Here’s a reasonably complex example of the JSON Schema standard in action. You’ll see that we can do things like embed other objects with their own schema validation references using the $ref attribute.

{
  "$schema": "http://json-schema.org/draft-07/schema#",
  "$id": "http://example.com/product.schema.json",
  "title": "Product",
  "description": "A product from Acme's catalog",
  "type": "object",
  "properties": {
    "productId": {
      "description": "The unique identifier for a product",
      "type": "integer"
    },
    "productName": {
      "description": "Name of the product",
      "type": "string"
    },
    "price": {
      "description": "The price of the product",
      "type": "number",
      "exclusiveMinimum": 0
    },
    "tags": {
      "description": "Tags for the product",
      "type": "array",
      "items": {
        "type": "string"
      },
      "minItems": 1,
      "uniqueItems": true
    },
    "dimensions": {
      "type": "object",
      "properties": {
        "length": {
          "type": "number"
        },
        "width": {
          "type": "number"
        },
        "height": {
          "type": "number"
        }
      },
      "required": [ "length", "width", "height" ]
    },
    "warehouseLocation": {
      "description": "Coordinates of the warehouse where the product is located.",
      "$ref": "https://example.com/geographical-location.schema.json"
    }
  },
  "required": [ "productId", "productName", "price" ]
}

We can also do things like validate the data type using $type, check that a property is required, and perform more specific validations on numbers.

This is interesting, as a decentralized application could use JSON schemas hosted in IPFS to ensure that any new JSON object conforms to all validation rules of the applicable JSON schema. In this scenario, the dapp developers would most likely be the ones creating the schemas, so the authoritative schema design for a particular object would most likely be dictated by the more popular dapp developers. I’m not sure I’m totally in love with that, but it’s probably the most likely case as every individual dapp developer has an incentive to describe objects that are the most relevant to their dapp. This is similar, but perhaps much more agile than the development of microformat standards.

Machine Learning & AI

While writing all of this has been a useful thought exercise, I can’t help but hear the echoes of all of the critics of the semantic web, arguing that it’s a hopeless exercise to assume some collaborative human effort could define something so complex, and that attempting to manually construct and maintain the semantic web is a foolish endeavor.

Google has almost single-handedly proven that probabilistic modeling is more effective than manual models when it comes to mapping disparate resources.

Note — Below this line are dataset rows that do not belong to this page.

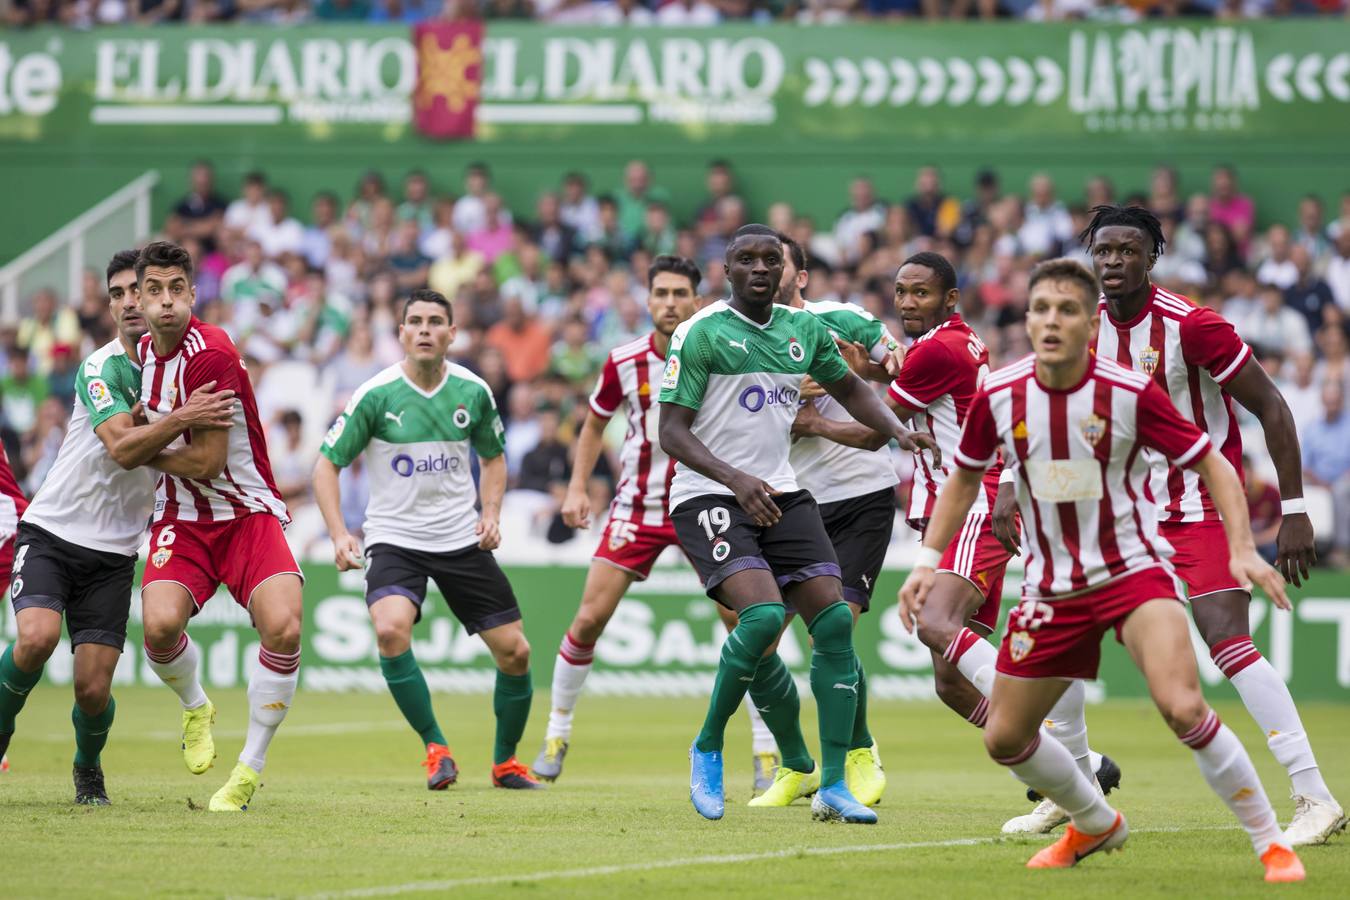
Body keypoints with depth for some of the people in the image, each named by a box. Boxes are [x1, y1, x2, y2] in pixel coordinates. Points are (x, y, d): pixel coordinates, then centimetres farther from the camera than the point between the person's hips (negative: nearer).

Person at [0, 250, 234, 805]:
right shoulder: (102, 368, -10)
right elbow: (122, 449, -23)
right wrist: (181, 419, -36)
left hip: (114, 555, 3)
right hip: (50, 533, -3)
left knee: (93, 688, -7)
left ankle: (88, 767, 25)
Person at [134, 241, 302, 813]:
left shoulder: (210, 354, -19)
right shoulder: (144, 350, 6)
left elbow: (205, 461, -18)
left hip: (248, 513, -5)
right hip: (182, 520, 5)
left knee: (283, 627, -27)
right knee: (160, 625, -24)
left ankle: (249, 770, -7)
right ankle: (195, 707, 12)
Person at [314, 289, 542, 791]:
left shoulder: (472, 391, -1)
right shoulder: (376, 395, -11)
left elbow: (493, 457, 16)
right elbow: (327, 464, -4)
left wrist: (491, 514, -1)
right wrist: (339, 535, -17)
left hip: (462, 540, 3)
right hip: (394, 538, -3)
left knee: (514, 652, -1)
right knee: (390, 629, -30)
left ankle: (505, 760, 23)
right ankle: (435, 749, -12)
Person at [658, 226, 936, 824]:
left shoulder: (804, 330, 9)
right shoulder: (702, 333, -9)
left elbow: (848, 388, 27)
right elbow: (671, 431, -12)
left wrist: (896, 432, 8)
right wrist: (734, 479, -27)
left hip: (781, 496, 6)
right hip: (709, 498, -6)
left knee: (834, 621, -6)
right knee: (763, 614, -26)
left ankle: (833, 786, 0)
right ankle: (707, 749, -4)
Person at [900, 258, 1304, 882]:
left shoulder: (1130, 393, -15)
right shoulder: (998, 397, -6)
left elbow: (1212, 465, -7)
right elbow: (965, 477, 13)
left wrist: (1242, 549, -19)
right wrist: (928, 560, 7)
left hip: (1133, 571, -4)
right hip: (1051, 589, 4)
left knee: (1182, 706, -27)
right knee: (1004, 739, 8)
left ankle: (1270, 842, -11)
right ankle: (1097, 825, 37)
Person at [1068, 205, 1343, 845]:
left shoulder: (1190, 324, -18)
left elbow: (1271, 407, -14)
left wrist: (1293, 510, -17)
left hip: (1202, 508, -7)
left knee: (1226, 640, -21)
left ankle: (1315, 797, -21)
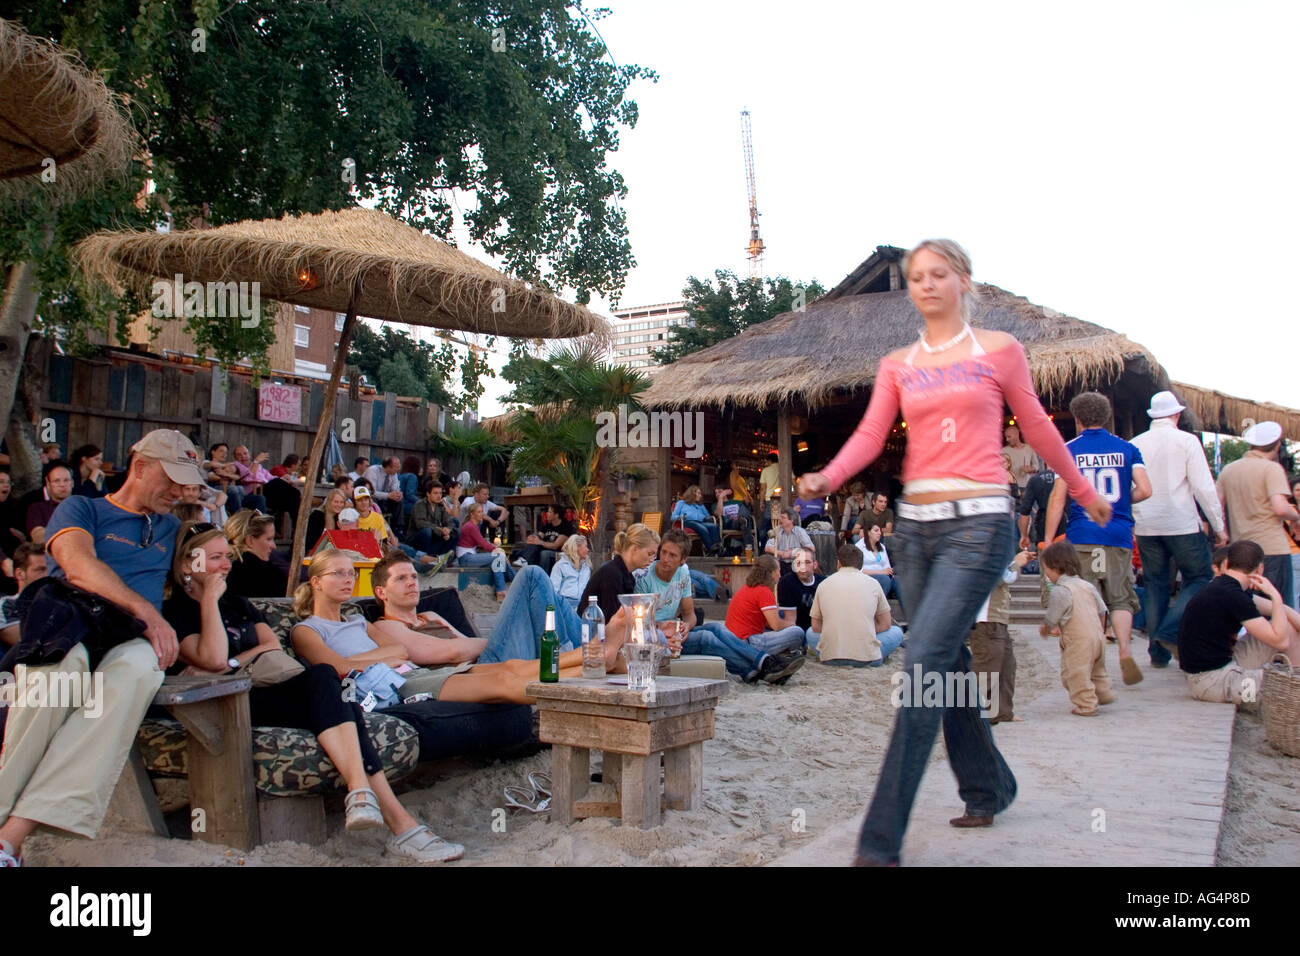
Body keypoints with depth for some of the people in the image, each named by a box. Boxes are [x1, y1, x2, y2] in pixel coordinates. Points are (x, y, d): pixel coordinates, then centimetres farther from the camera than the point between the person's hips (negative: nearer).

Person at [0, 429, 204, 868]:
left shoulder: (170, 528, 31)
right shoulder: (81, 509, 16)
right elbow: (79, 566, -5)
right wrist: (146, 611, -16)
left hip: (131, 638, 2)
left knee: (139, 665, -38)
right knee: (62, 657, -41)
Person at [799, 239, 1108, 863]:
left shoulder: (999, 350, 5)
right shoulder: (897, 365, 13)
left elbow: (1037, 427, 14)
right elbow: (870, 435, 0)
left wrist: (1084, 492, 22)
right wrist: (827, 478, -19)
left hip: (978, 523, -5)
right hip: (915, 524, 5)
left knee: (923, 663, -15)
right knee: (948, 662, 13)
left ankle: (881, 843, -12)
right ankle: (988, 789, 35)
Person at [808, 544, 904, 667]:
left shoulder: (823, 584, 7)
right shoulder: (872, 583, 5)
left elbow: (815, 626, 11)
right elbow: (885, 624, 12)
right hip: (867, 658, -1)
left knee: (811, 632, 32)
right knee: (896, 631, 24)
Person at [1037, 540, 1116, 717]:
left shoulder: (1059, 591, -15)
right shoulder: (1088, 585, 9)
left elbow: (1051, 620, -10)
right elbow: (1102, 611, 15)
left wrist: (1044, 630, 11)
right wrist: (1101, 631, 29)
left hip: (1078, 642, -8)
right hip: (1097, 636, 9)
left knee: (1076, 674, 1)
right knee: (1096, 670, 26)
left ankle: (1086, 705, 3)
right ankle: (1104, 694, 35)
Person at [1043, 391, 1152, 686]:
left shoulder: (1069, 450, 2)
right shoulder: (1126, 448, 7)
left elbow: (1057, 498, -3)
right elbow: (1145, 490, -3)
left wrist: (1048, 540, 1)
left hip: (1081, 536, -1)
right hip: (1119, 535, 2)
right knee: (1120, 598, 10)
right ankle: (1125, 651, -10)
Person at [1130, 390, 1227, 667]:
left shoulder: (1135, 444, 6)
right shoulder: (1187, 441, -5)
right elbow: (1204, 486, -7)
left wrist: (1129, 522, 17)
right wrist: (1219, 526, 0)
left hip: (1145, 527, 4)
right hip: (1182, 524, -4)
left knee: (1155, 585, 10)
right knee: (1200, 579, 8)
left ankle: (1158, 651, 9)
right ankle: (1171, 630, -12)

Human coordination is too time consuming and costly, so machines are much better suited to make inferences on data associations on our behalf.

So maybe computers should write and publish the schema we should use via probabalistic modeling by analyzing what everyone is publishing as IPFS documents, in essence creating and maintaining an evolving dictionary that both humans and application developers can understand.

Call it – an observational schema – one that is continuously updated as the overall system adapts to use. If a specific object type begins to contain an additional property with accelerating consistency, then the schema can adapt further.

Whatever solution emerges, I do believe the distributed web will need some sort of shared database schema. In practice, I think it will be some combination of machine learning and individually mantiained JSON Schemas hosted as their own JSON documents on IPFS that succeed.

In any case, I’m excited to revisit this post in 5-10 years to see how things unfold!